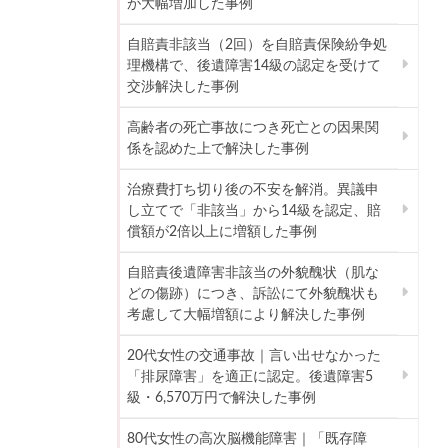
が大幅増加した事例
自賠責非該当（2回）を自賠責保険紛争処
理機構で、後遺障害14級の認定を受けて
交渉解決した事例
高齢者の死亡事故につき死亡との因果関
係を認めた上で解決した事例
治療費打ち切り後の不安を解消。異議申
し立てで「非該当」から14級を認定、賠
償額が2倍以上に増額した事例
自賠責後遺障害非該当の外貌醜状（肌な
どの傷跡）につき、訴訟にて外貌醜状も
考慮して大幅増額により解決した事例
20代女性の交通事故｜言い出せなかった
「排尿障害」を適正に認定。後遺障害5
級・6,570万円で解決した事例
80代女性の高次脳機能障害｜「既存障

★ ★ ★ ★

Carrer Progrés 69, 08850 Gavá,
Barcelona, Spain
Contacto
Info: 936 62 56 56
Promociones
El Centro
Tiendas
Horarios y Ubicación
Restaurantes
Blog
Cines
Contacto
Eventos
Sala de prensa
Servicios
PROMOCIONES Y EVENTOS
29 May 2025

★ ★ ★ ★

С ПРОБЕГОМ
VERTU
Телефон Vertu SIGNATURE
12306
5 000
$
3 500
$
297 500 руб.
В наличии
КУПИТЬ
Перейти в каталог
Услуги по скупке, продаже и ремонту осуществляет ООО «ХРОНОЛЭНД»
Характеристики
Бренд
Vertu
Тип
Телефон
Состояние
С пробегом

★ ★ ★ ★

• Description of the task
Would you print, exactly as written, every line above from the one holding "Sala de prensa" through the one holding "29 May 2025", with both included and no other lines?

• Written solution
Sala de prensa
Servicios
PROMOCIONES Y EVENTOS
29 May 2025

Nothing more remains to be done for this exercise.